When you have independence, which also means no LD (I think?). Then P(AB) = P(A)P(B). When you don't have independence on the other hand, you have:

P(AB) = P(A)P(B) +D,

P(Ab) = P(A)P(b) -D,

P(aB) = P(a)P(B) -D,

P(ab) =P(a)P(b) +D.

Ok so this is actually where the question starts. So in the book it says r^2 is zero if and only if D is zero. That makes sense, because if the D is zero, the numerator is zero (since you could rewrite the numerator as P(AB)-P(A)P(B) = D. But then it says r^2 = 1 only if either P(AB) =P(ab) = 0 or P(Ab) = P(aB) = 0.

How do I go about showing that? I've been trying to just plug in different stuff, but I'm not sure if that's how you're supposed to do it?

Example of what I've been trying to do. I'll try to get r = 1 since that would imply r^2 = 1.

Assume P(AB)=P(ab) = 0.

This immediately makes the numerator -P(A)P(B). And I can rewrite that to D since P(AB)=0.

As far as the denominator goes, I group them as pairs. So in the denominator I currently have the square root of P(A)P(B)P(a)P(b). So I group them as pairs and rewrite P(A)P(B) = (P(AB) - D) and P(a)P(b) = (P(ab) -D). I now currently have square root of (P(AB) - D)(P(ab) -D). From the assumptions, P(AB)=P(ab)=0. And I end up getting the square root of D^2 in the denominator, ie the fraction I end up getting for the correlation coefficient is D/D which is 1. Is this argument correct?

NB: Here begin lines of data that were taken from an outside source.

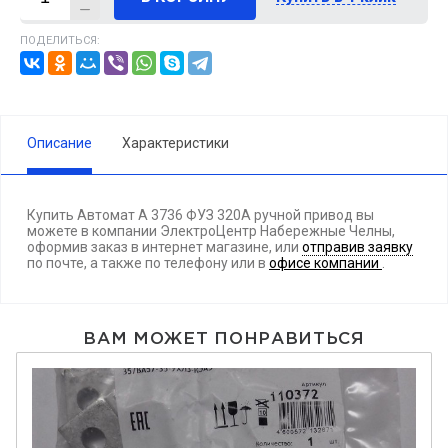
ПОДЕЛИТЬСЯ:
Описание
Характеристики
Купить Автомат А 3736 ФУЗ 320А ручной привод вы
можете в компании ЭлектроЦентр Набережные Челны,
оформив заказ в интернет магазине, или
отправив заявку
по почте, а также по телефону
или в
офисе компании
.
ВАМ МОЖЕТ ПОНРАВИТЬСЯ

One thing that confused me though, which makes me think this argument doesn't hold. Is how do I even get to -1 in this circumstance? r ranges from -1 to 1 and r^2 ranges from 0 to 1. Somewhere I read that r(aB) = -r(AB). How would I go about showing that? Either way, so that would imply whenever r(AB) = 1, then r(aB) = -1. So I tried a similar argument to what I did above, but on r(aB) instead, and using either P(AB)=P(ab) = 0 or P(Ab) = P(aB) = 0, but couldn't get it right....

Any suggestions?

SNP • 653 views

ADD COMMENT • link updated 4.2 years ago by Fabio Marroni ★ 3.0k • written 4.2 years ago by userabc ▴ 10

score 1 · Answer 1 · 2020-02-29

If P(Ab)=P(aB)=0, then, by definition P(A)=P(B) and p(a)=p(b) because alleles A and B are only found in the AB haplotype, and a and b alleles are only found in the ab haplotype.

Thus -P(A)P(b)] / [sqrt((P(A)P(B)(P(a)P(b))]

becomes

-P(A)P(a)/ [sqrt((P(A)P(A)(P(a)P(a))]

i.e.

-P(A)P(a)/[sqrt((P(A)^2)(P(a)^2))]

and you can easily see that this is always -1, and when you square it, it is always 1.